The European Commission has announced that it will ask the European Council to open excessive deficit procedures on Malta in spring 2024 for exceeding the three per cent deficit limit outlined in the Maastricht Treaty.
“The Commission will propose to the Council to open deficit-based excessive deficit procedures in spring 2024 on the basis of the outturn data for 2023,” read the EU Commission’s statement in reference to Malta, and also Belgium, Bulgaria, Czechia, Germany, Estonia, Spain, France, Finland, Italy, Latvia, Hungary, Poland, Slovenia and Slovakia.
According to a report prepared by the EU Commission, Malta’s deficit is set to decrease to 5.1 per cent in 2023, but remain among the highest in the EU.
The announcement comes from a policy guidance note prepared by the European Commission, which includes a number of non-binding economic recommendations for each member state.
In Malta’s case, the EU Commission prepared four main recommendations.
The first recommendation is that Malta should wind down its energy support measure by the end of 2023, and use the money saved to reduce the Government deficit. The same recommendation was also made to other countries with similar measures in place.
Malta’s energy subsidy scheme amounts to roughly 10 per cent of the Government’s expenditure for the year 2023, and has contributed to Malta’s deficit exceeding three per cent of GDP.
Since that exceeds the limit outlined in the Maastricht Treaty, the EU Commission said it will ask the European Council to open deficit-based excessive deficit procedures on Malta (along with 15 other countries) in spring 2024, on the basis of the outrun data for 2023.
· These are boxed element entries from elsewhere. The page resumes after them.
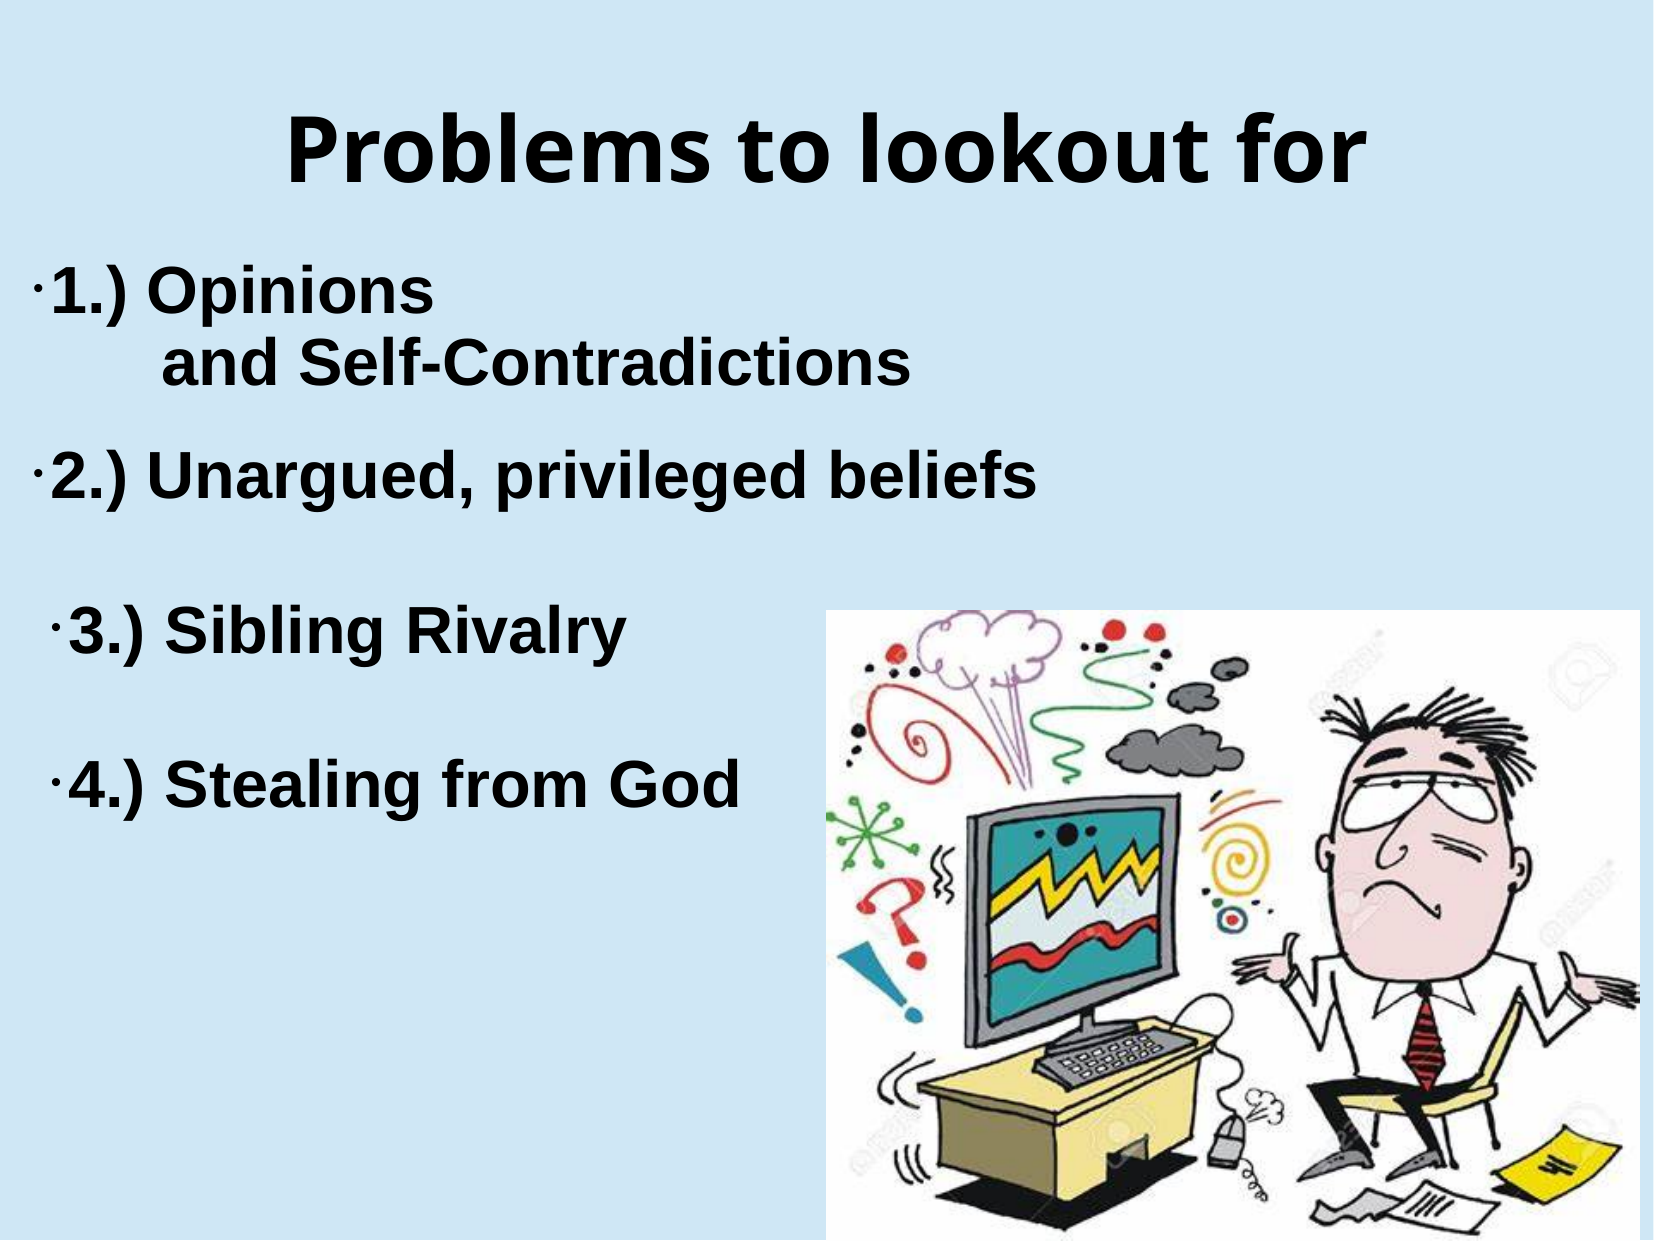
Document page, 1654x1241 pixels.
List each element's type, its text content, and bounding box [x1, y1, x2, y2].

title Problems to lookout for [82, 49, 1571, 257]
list 2.) Unargued, privileged beliefs [33, 440, 1522, 533]
list 4.) Stealing from God [50, 750, 826, 840]
list 1.) Opinions and Self-Contradictions [33, 256, 1522, 412]
picture [826, 610, 1640, 1241]
list 3.) Sibling Rivalry [50, 595, 1539, 685]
If energy prices were to rise to a level that would once again necessitate state intervention, it recommended the creation of new support measures which target vulnerable households and firms, and incentivise energy saving.
The EU Commission also urged Malta to continue the steady implementation of its recovery and resilience plan and cohesion policy programmes.
It also touched on Malta’s tax system. It recommended to effectively addresses features which facilitate aggressive tax planning by individuals and multinationals. It also suggested to ensure sufficient taxation of outbound payments of interest, royalties, and dividends, and amend the rules for non-domiciled companies.
Reform of Malta’s tax system is well underway, with significant changes expected over the next two years.
Lastly, it recommended Malta to reduce its resilience on fossil fuels by accelerating the deployment of renewables, including offshore wind and solar energy. It also urged the country to upgrade and expand the capacity of its electricity grid, including transmission, distribution, and battery storage.
Besides increasing capacity, it also recommended to reduce energy demand by increasing energy efficiency, particularly in residential buildings.
Touching on roads, it suggested to improve the quality of public transport, and invest in soft mobility infrastructure in order to reduce emissions from road transport by decreasing traffic congestion.